[Page excerpt]:
=== Begin Enclosure ===
Accommodation: Wild camping

Distance covered: 31mi (50km)

Meals included: Breakfast, Lunch, Dinner

Day 4
Cross Tuluugiin Pass

After our first night near local herding families, we cycle through rolling country before descending to a bridge over the Altaan (Golden) River. Rock formations in the area hint towards a volcanic past. The riverbanks make an idyllic spot for a picnic lunch. It is a long, steady climb to Tuluugiin Pass, where the scenery changes dramatically as the forests give way to open steppe, at least for a while. Today is our longest cycling day on the trip.

Accommodation: Wild camping

Distance covered: 44mi (70km)

Meals included: Breakfast, Lunch, Dinner

Day 5
Arhangai steppe ride through undulating country to a valley below Khairkhan Mountain

Today we pass through rolling hills, past small lakes and herds of horses. Steppe eagles can be seen in this area. We stop for lunch with views across the steppe. After lunch, we continue on tracks around the southern side of Khairkhan Mountain (6,108ft/1,862m) and make camp in an open, green valley beneath the Kholbooriin Pass (5,410ft/1,649m).

Accommodation: Wild camping

Distance covered: 37mi (60km)

Meals included: Breakfast, Lunch, Dinner

Day 6
Short climb to cross the Kholboogin Pass before descending to Khairkhan Lake camp

We begin with a bit of exertion as we make the short climb in the morning up to the pass, giving us far-reaching views across the countryside. Down the other side, we wind along gentle river valleys before emerging at the township of Khairkhan. After lunch on the outskirts of town, we pass a series of small lakes before choosing a camp for the night.

Accommodation: Wild camping

Distance covered: 31mi (50km)
=== End Enclosure ===
Rows from a dataset:
=== Begin Enclosure ===
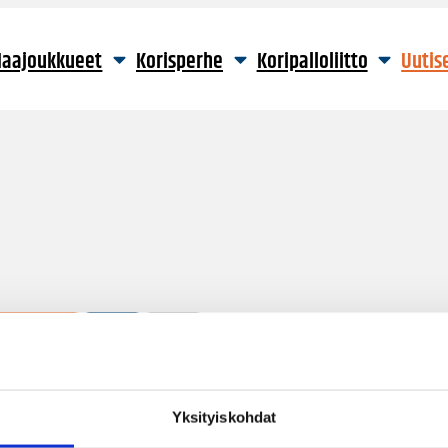
aajoukkueet
Korisperhe
Koripalloliitto
Uutis
23 hakutulosta
Yksityiskohdat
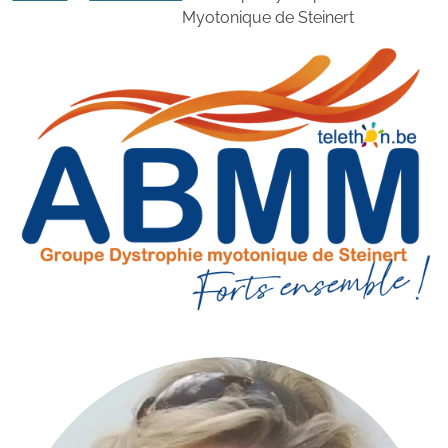
Myotonique de Steinert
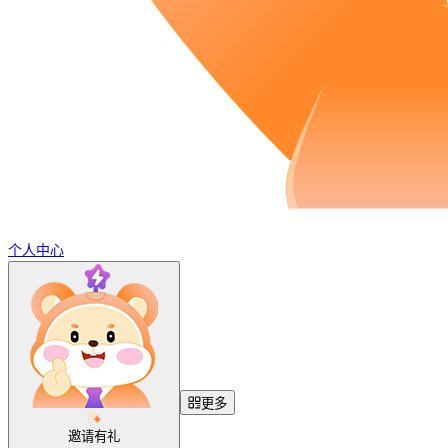
个人中心
更多
邀请有礼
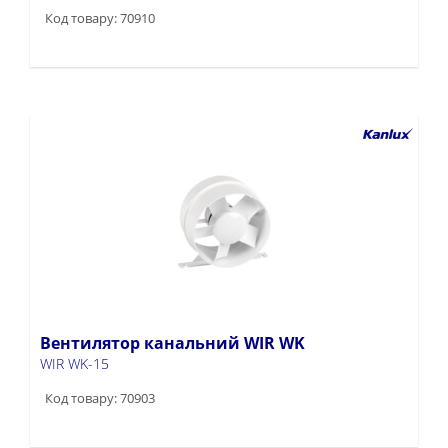
Код товару: 70910
Вентилятор канальний WIR WK
WIR WK-15
Код товару: 70903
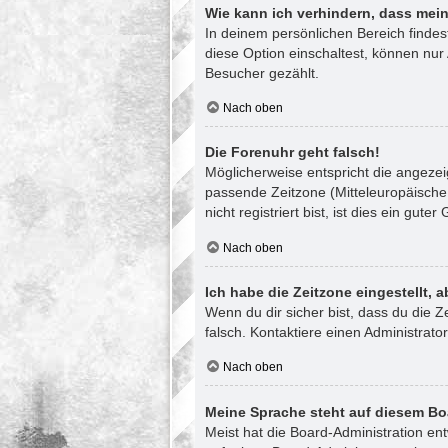
Wie kann ich verhindern, dass mein
In deinem persönlichen Bereich finde
diese Option einschaltest, können nur
Besucher gezählt.
Nach oben
Die Forenuhr geht falsch!
Möglicherweise entspricht die angezeig
passende Zeitzone (Mitteleuropäische 
nicht registriert bist, ist dies ein guter
Nach oben
Ich habe die Zeitzone eingestellt, 
Wenn du dir sicher bist, dass du die Ze
falsch. Kontaktiere einen Administrat
Nach oben
Meine Sprache steht auf diesem Bo
Meist hat die Board-Administration en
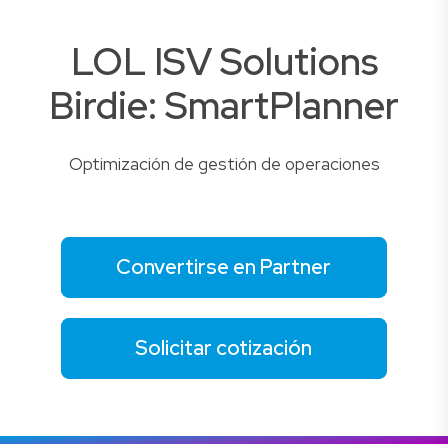
LOL ISV Solutions
Birdie: SmartPlanner
Optimización de gestión de operaciones
Convertirse en Partner
Solicitar cotización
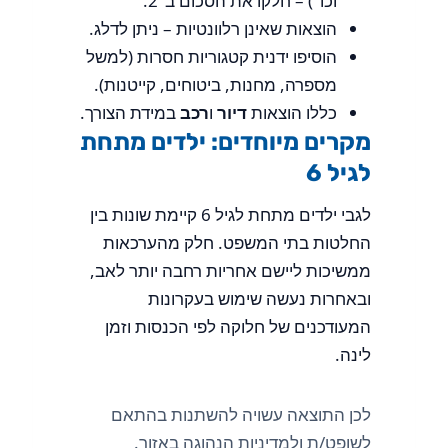
וכו׳) – חלקו את הסכום ב־2.
הוצאות שאינן רלוונטיות – ניתן לדלג.
הוסיפו ידנית קטגוריות חסרות (למשל
מספרה, מחנות, ביטוחים, קייטנות).
כללו הוצאות
דיור
ו
רכב
במידת הצורך.
מקרים מיוחדים: ילדים מתחת
לגיל 6
לגבי ילדים מתחת לגיל 6 קיימת שונות בין
החלטות בתי המשפט. חלק מהערכאות
ממשיכות ליישם אחריות רחבה יותר לאב,
ובאחרות נעשה שימוש בעקרונות
המעודכנים של חלוקה לפי הכנסות וזמן
לינה.
לכן התוצאה עשויה להשתנות בהתאם
לשופט/ת ולמדיניות הנהוגה באזור.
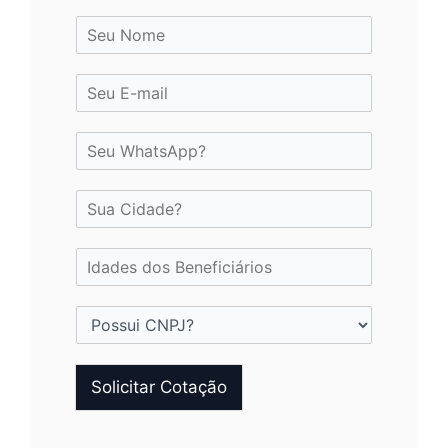
Solicitar Cotação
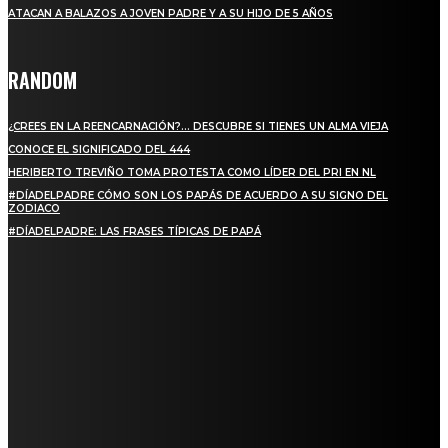
ATACAN A BALAZOS A JOVEN PADRE Y A SU HIJO DE 5 AÑOS
RANDOM
¿CREES EN LA REENCARNACIÓN?… DESCUBRE SI TIENES UN ALMA VIEJA
CONOCE EL SIGNIFICADO DEL 444
HERIBERTO TREVIÑO TOMA PROTESTA COMO LÍDER DEL PRI EN NL
#DÍADELPADRE CÓMO SON LOS PAPÁS DE ACUERDO A SU SIGNO DEL
ZODIACO
#DÍADELPADRE: LAS FRASES TÍPICAS DE PAPÁ
SUSCRIBETE
PARA ESTAR ACTUALIZADO CON LAS ÚLTIMAS NOVEDADES, OFERTAS Y
ANUNCIOS ESPECIALES.
SIGN UP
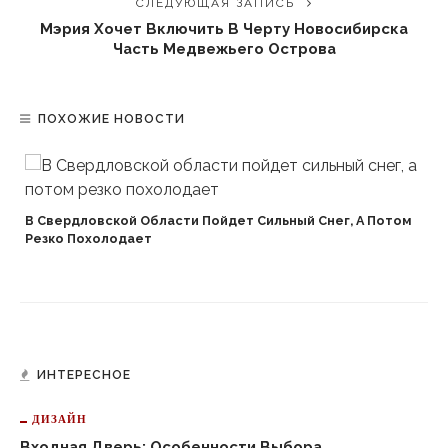
СЛЕДУЮЩАЯ ЗАПИСЬ
Мэрия Хочет Включить В Черту Новосибирска
Часть Медвежьего Острова
ПОХОЖИЕ НОВОСТИ
В Свердловской Области Пойдет Сильный Снег, А Потом
Резко Похолодает
ИНТЕРЕСНОЕ
ДИЗАЙН
Входная Дверь: Особенности Выбора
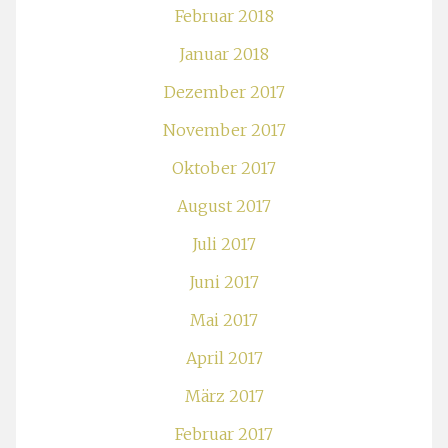
Februar 2018
Januar 2018
Dezember 2017
November 2017
Oktober 2017
August 2017
Juli 2017
Juni 2017
Mai 2017
April 2017
März 2017
Februar 2017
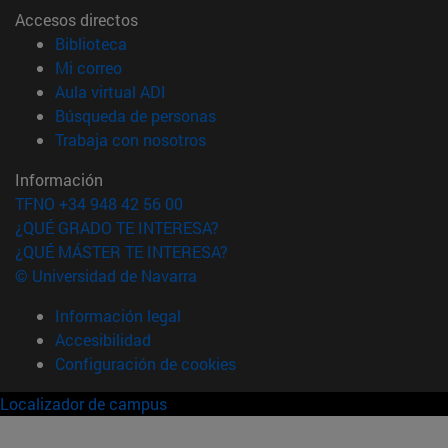
Accesos directos
(abre en nueva ventana)
Biblioteca
(abre en nueva ventana)
Mi correo
(abre en nueva ventana)
Aula virtual ADI
(abre en nueva ventana)
Búsqueda de personas
(abre en nueva ventana)
Trabaja con nosotros
Información
TFNO +34 948 42 56 00
¿QUÉ GRADO TE INTERESA?
¿QUÉ MÁSTER TE INTERESA?
© Universidad de Navarra
Información legal
Accesibilidad
Configuración de cookies
Localizador de campus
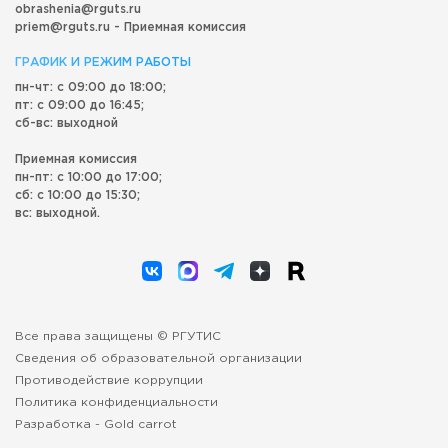
obrashenia@rguts.ru
priem@rguts.ru - Приемная комиссия
ГРАФИК И РЕЖИМ РАБОТЫ
пн-чт: с 09:00 до 18:00;
пт: с 09:00 до 16:45;
сб-вс: выходной
Приемная комиссия
пн-пт: с 10:00 до 17:00;
сб: с 10:00 до 15:30;
вс: выходной.
Все права защищены © РГУТИС
Сведения об образовательной организации
Противодействие коррупции
Политика конфиденциальности
Разработка -
Gold carrot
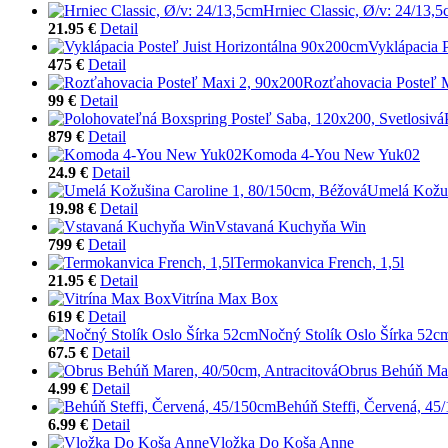
Hrniec Classic, Ø/v: 24/13,
21.95 €
Detail
Vyklápacia 
475 €
Detail
Rozťahovacia Posteľ 
99 €
Detail
879 €
Detail
Komoda 4-You New Yuk02
24.9 €
Detail
Umelá Kožuš
19.98 €
Detail
Vstavaná Kuchyňa Win
799 €
Detail
Termokanvica French, 1,5l
21.95 €
Detail
Vitrína Max Box
619 €
Detail
Nočný Stolík Oslo Šírka 52c
67.5 €
Detail
Obrus Behúň Mar
4.99 €
Detail
Behúň Steffi, Červená, 45
6.99 €
Detail
Vložka Do Koša Anne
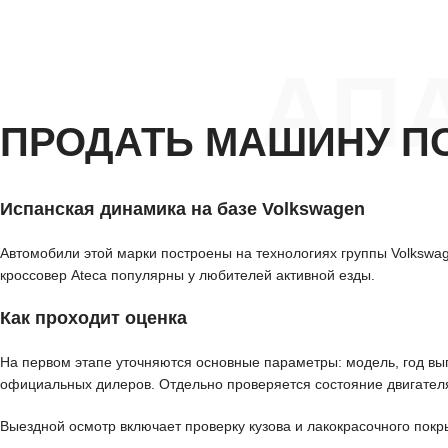
АП
ПРОДАТЬ МАШИНУ П
Испанская динамика на базе Volkswagen
Автомобили этой марки построены на технологиях группы Volkswag
кроссовер Ateca популярны у любителей активной езды.
Как проходит оценка
На первом этапе уточняются основные параметры: модель, год вып
официальных дилеров. Отдельно проверяется состояние двигателя
Выездной осмотр включает проверку кузова и лакокрасочного покр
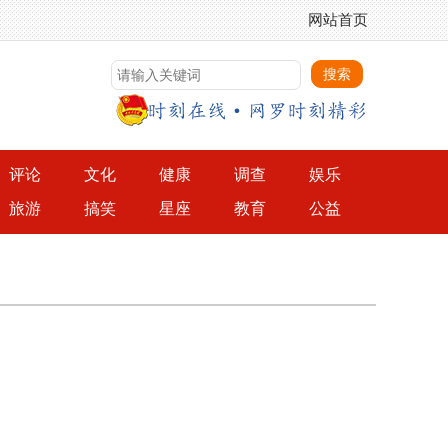
网站首页
评论
文化
健康
调查
娱乐
旅游
搞笑
星座
教育
公益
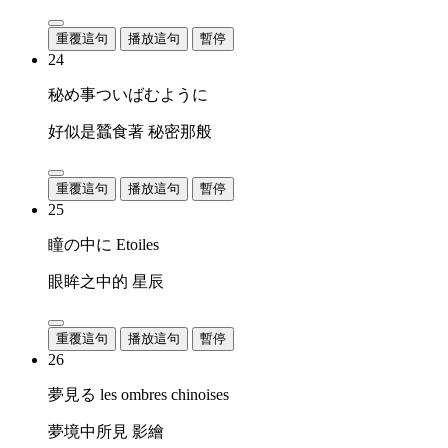
重覆這句
播放這句
暫停
24
秘め事ついばむように
好似是蠶食著 秘密那般
重覆這句
播放這句
暫停
25
瞳の中に Etoiles
眼眸之中的 星辰
重覆這句
播放這句
暫停
26
夢見る les ombres chinoises
夢境中所見 影繪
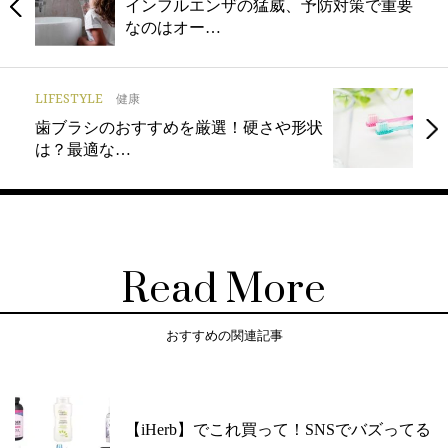
インフルエンザの猛威、予防対策で重要
なのはオー…
LIFESTYLE
健康
歯ブラシのおすすめを厳選！硬さや形状
は？最適な…
Read More
おすすめの関連記事
【iHerb】でこれ買って！SNSでバズってる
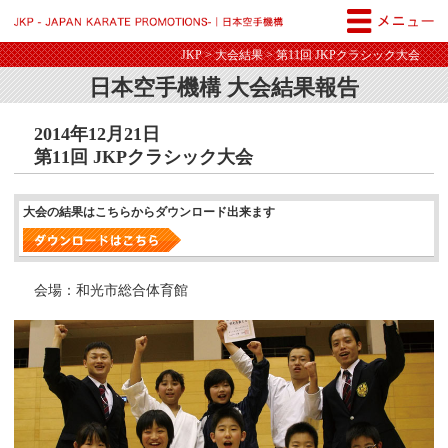
JKP - JAPAN KARATE PROM
JKP
>
大会結果
> 第11回 JKPクラシック大会
日本空手機構 大会結果報告
2014年12月21日
第11回 JKPクラシック大会
大会の結果はこちらからダウンロード出来ます
会場：和光市総合体育館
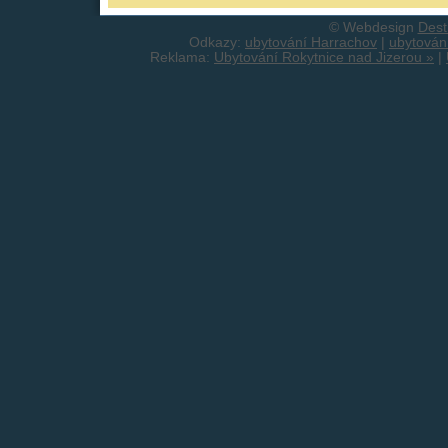
© Webdesign
Dest
Odkazy:
ubytování Harrachov
|
ubytován
Reklama:
Ubytování Rokytnice nad Jizerou »
|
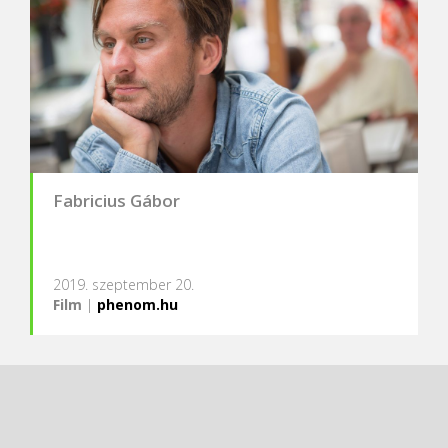
Fabricius Gábor
2019. szeptember 20.
Film
|
phenom.hu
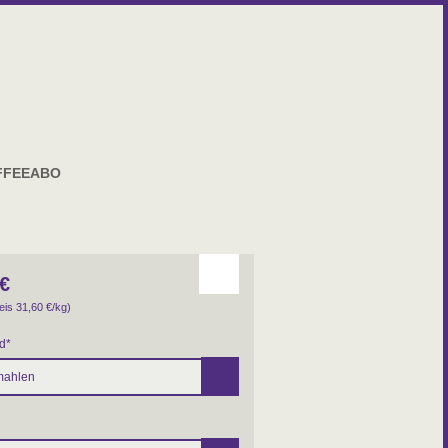
FFEEABO
€
eis 31,60
€
/kg)
d
*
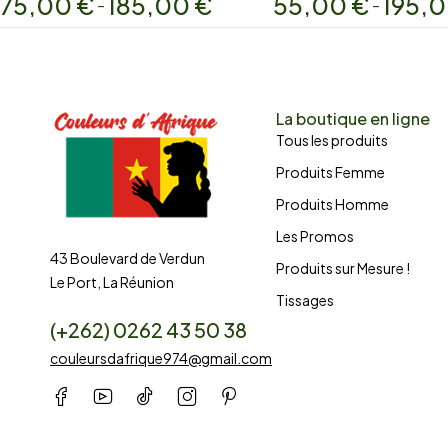
75,00
€
185,00
€
55,00
€
195,
–
–
La boutique en ligne
Tous les produits
Produits Femme
Produits Homme
Les Promos
43 Boulevard de Verdun
Produits sur Mesure !
Le Port, La Réunion
Tissages
(+262) 0262 43 50 38
couleursdafrique974@gmail.com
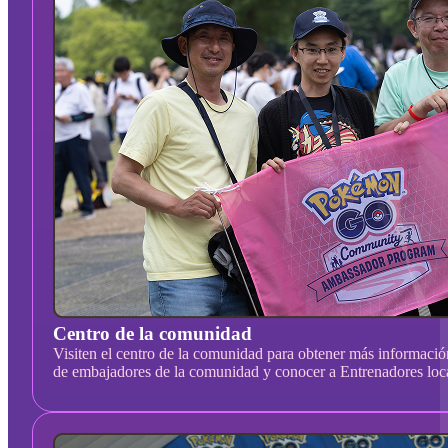
Centro de la comunidad
Visiten el centro de la comunidad para obtener más informació
de embajadores de la comunidad y conocer a Entrenadores loca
=== End Enclosure ===
[Check your understanding]:
**a.** Reproduce the cycling itinerary from "We begin with" up to and including "for the night.", and switch "township" to "village".
**b.** Proceed with the cycling itinerary from the point at which its text ends.

[Results of the exercise]:
**a.**
We begin with a bit of exertion as we make the short climb in the morning up to the pass, giving us far-reaching views across the countryside. Down the other side, we wind along gentle river valleys before emerging at the village of Khairkhan. After lunch on the outskirts of town, we pass a series of small lakes before choosing a camp for the night.

**b.**
Meals included: Breakfast, Lunch, Dinner

Day 7
Cycle up Khunjiin River Valley to camp beneath Chingeltei Mountain

Today we follow the Khunjiin River as it rises gently towards its headwaters. River valleys like this provide fertile pasture for grazing livestock and are popular campsites with local herders. Wetlands near the river attract birdlife, including demoiselle cranes. We stay overnight in the upper reaches of the river valley, beneath Chingeltei Mountain.

Accommodation: Wild camping

Distance covered: 37mi (60km)

Meals included: Breakfast, Lunch, Dinner

Day 8
Short climb past the headwaters of the Khunjiin; descend into Tamir River valley; camp near Great Rock of Ikh Tamir

After a short climb to the headwaters of the Khunjiin River at the Uran Khutul pass, it is downhill to the Tamir River where we have lunch on the banks. Near the river, we pass burial grounds dating to the eighth century. We camp tonight on the banks of the Tamir, not far from Ikh Tamir or Great Rock. Locals say that if you can throw a rock over the rock, it will bring you good luck for the rest of the journey.

Accommodation: Wild camping

Distance covered: 37mi (60km)

Meals included: Breakfast, Lunch, Dinner

Day 9
Half-day ride to Tsetserleg; afternoon free

Today is a half day of cycling and we make a good start to make the most of the afternoon for a chance to rest. The Gurviin Dava Pass is a long but steady ascent through forest for the most part, with a short, steep climb at the end. Arriving at the provincial capital of Tsetserleg makes the effort well worthwhile. Tsetserleg means garden and this township has one of the most attractive settings of any in Mongolia. We pitch camp by the Tsetserleg River. The afternoon is free to relax, enjoy a hot shower and experience staying in a traditional Mongolian ger.

Accommodation: Ger camp

Distance covered: 28mi (45km)

Meals included: Breakfast, Lunch, Dinner

Day 10
Morning ride in foothills of the Khangai Mountains

We are now close to the Khangai Mountains and a short ride takes us to the foothills. The rolling country of Arhangai has been replaced by forested hills of larch and pine with dramatic alpine peaks in the distance. There are three short passes today, with lunch on the third before descending to tonight’s camp.

Accommodation: Wild camping

Distance covered: 31mi (50km)

Meals included: Breakfast, Lunch, Dinner

Day 11
Cycle across undulating steppe to Ondor Khairkhan Mountain

Our route now takes us into the heart of the Khangai Mountains, following well-marked 4×4 trails. Herders still inhabit the valleys, yet yaks have replaced cows as the milk-producing animals. We follow picturesque valleys and camp beneath Ondor Khairkhan Mountain (7,585ft/2,312m). This a relatively long day that can be challenging if conditions are windy.

Accommodation: Wild camping

Distance covered: 37mi (60km)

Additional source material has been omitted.